Devlet Bahçeli, Mart 2019'da yapılacak yerel seçimlere ilişkin olarak açıklamalarda bulundu.
CHP-HDP ve İYİ Parti'den oluştuğunu iddia ettiği 'Zillet İttifakı'na değinen Bahçeli, "Bugün zillet ittifakı rezaletin çukurundadır. 31 Mart 2019 Mahalli İdareler Seçimleri için son kozlarını masaya sürmüşlerdir. 1 Nisan sabahı Türkiye için yeni bir kurgu yapan, yeni bir Gezi düşü kuran, yeni bir sokak hareketi düşleyen varsa kuşku yok ki buna pişman olacaktır. Masum taleplerin seslendirilmesi amacıyla sokağı adres gösterenler, bunu da televizyon ekranlarından hayasızca yapanlar fitne tetikçiliğinin sonuçlarına katlanacaklardır" dedi.
Bahçeli şöyle devam etti:
Daha önce söyledim, bir kez daha söylüyorum, CHP-HDP-İP ve diğer mayası lekeli ortakları demokrasi dışı arayışlarla Cumhurbaşkanlığı Hükümet Sistemi’ni berhava etmeyi amaçlıyorlarsa, 12 Eylül öncesi şartları bu mankurtlara ikazla hatırlatmayı tarihi bir görev addederim.

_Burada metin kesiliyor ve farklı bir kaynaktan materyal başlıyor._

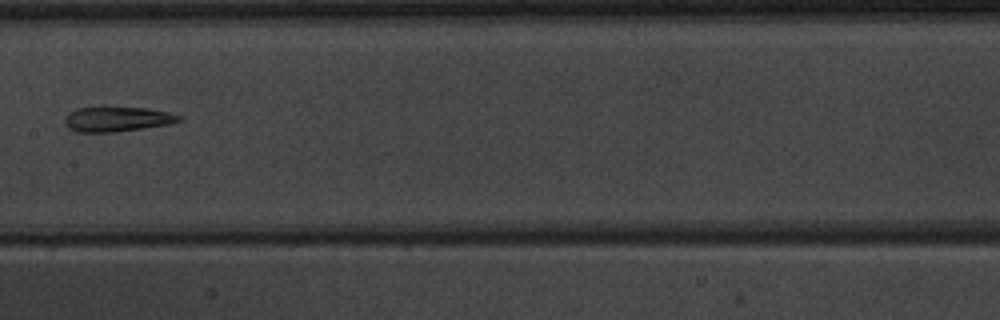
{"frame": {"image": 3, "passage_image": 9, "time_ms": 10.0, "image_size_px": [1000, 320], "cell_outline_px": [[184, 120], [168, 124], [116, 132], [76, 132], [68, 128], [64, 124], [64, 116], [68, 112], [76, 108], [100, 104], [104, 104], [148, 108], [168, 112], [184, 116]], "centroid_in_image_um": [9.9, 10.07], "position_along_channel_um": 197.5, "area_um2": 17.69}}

Fransa’yı baştan ayağa saran ve diğer Avrupa ülkelerine sıçrayan sarı yelek terörüne özenen varsa, bunun bedelini çok ağır ödeyeceklerini de şimdiden ifade etmek isterim. Sarı yelek giyen çıplak yatmayı göze almalıdır. Bu işin şakası yoktur. Mesele beka meselesidir. Mesele Türkiye meselesidir. Adalet Bakanlığı’nın önüne sandalye atıp oturmak için rest çekenler, YSK’yı kuşatmadan bahsedenler, zoru görünce kaçacak yer arayanlar vakit geç olmadan ayaklarını denk almalıdırlar.

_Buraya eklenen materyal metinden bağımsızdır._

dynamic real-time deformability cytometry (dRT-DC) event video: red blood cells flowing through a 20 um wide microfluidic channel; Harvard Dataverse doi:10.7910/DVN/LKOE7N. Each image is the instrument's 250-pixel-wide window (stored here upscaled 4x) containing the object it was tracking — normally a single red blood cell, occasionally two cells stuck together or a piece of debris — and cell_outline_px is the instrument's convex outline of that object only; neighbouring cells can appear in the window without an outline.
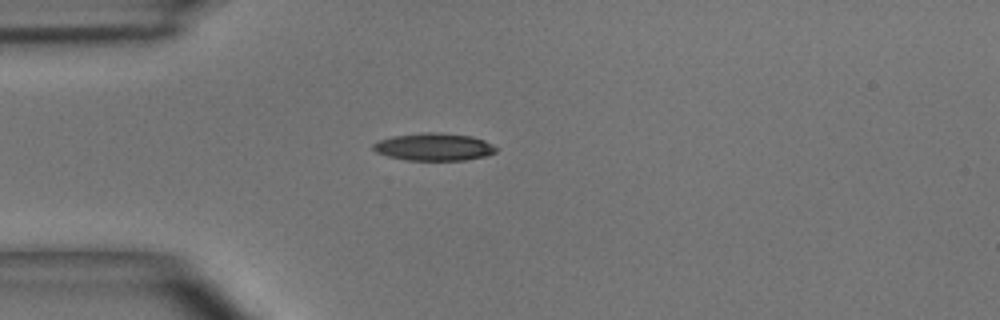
{"species": "common noctule bat (a hibernating species)", "species_latin": "Nyctalus noctula", "temperature_condition": "room temperature", "stored_images_in_passage": 1, "camera_frame_rate_fps": 3000, "um_per_image_px": 0.085, "animal": {"sex": "male", "body_mass_g": 15.6}, "frame": {"image": 1, "passage_image": 1, "time_ms": 0.0, "image_size_px": [1000, 320], "cell_outline_px": [[496, 152], [484, 156], [464, 160], [408, 160], [388, 156], [376, 152], [372, 148], [372, 144], [380, 140], [392, 136], [420, 132], [436, 132], [472, 136], [484, 140], [492, 144], [496, 148]], "centroid_in_image_um": [36.86, 12.47], "position_along_channel_um": 48.1, "area_um2": 19.65}}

Milliyetçi Hareket Partisi 31 Mart 2019 Mahalli İdareler Seçimleri’ne üç belediye fazla alırım, beş belediye eksik alırım anlayışıyla yaklaşmıyor, yaklaşmayacaktır. 1 Nisan 2019 sabahı Türkiye’nin başına çorap örmek için hazırlık yapan, el ovuşturan, sarı rüyalar gören kim ya da kimler varsa karşılarında bizi bulacaklardır.
Cumhurbaşkanlığı Hükümet Sistemi’nin güçlenip Cumhur İttifakı’nın geleceğin mimarı olabilmesi için 31 Mart 2019 eşiği güvenle ve demokratik denge eşliğinde geçilmelidir. 31 Mart 2019 Mahalli İdareler Seçimlerine, önce ülkem ve milletim, sonra partim ve ben ilkesi kapsamında bakıyor, bu şekilde kavrıyoruz. Çünkü Türkiye’nin beka düzeyinde tehditlerle muhatap olduğunu görüyor, sadece elimizi değil gövdemizi de taşın altına seve seve koyuyoruz.
31 Mart 2019’da Türkiye kazansın istiyoruz. 31 Mart 2019’da huzur, kardeşlik, refah, beka ve milli birlik öne çıksın diyoruz. Samimiyetle hareket edeceğiz, çerden çöpten, eften püften meselelere takılmayacağız. Milli mutabakatla, Cumhur İttifakı’nın ruhuyla Türkiye’nin prangalarını söküp atacağız. Denizi geçmişken derede boğulmayacağız. Yeni bir Türk zaferine cumhurun ittifak duruşuyla imza atacağız. Ve mutlaka başaracağız, 2023 hedeflerine elele, omuz omuza, dayanışma halinde ulaşacağız.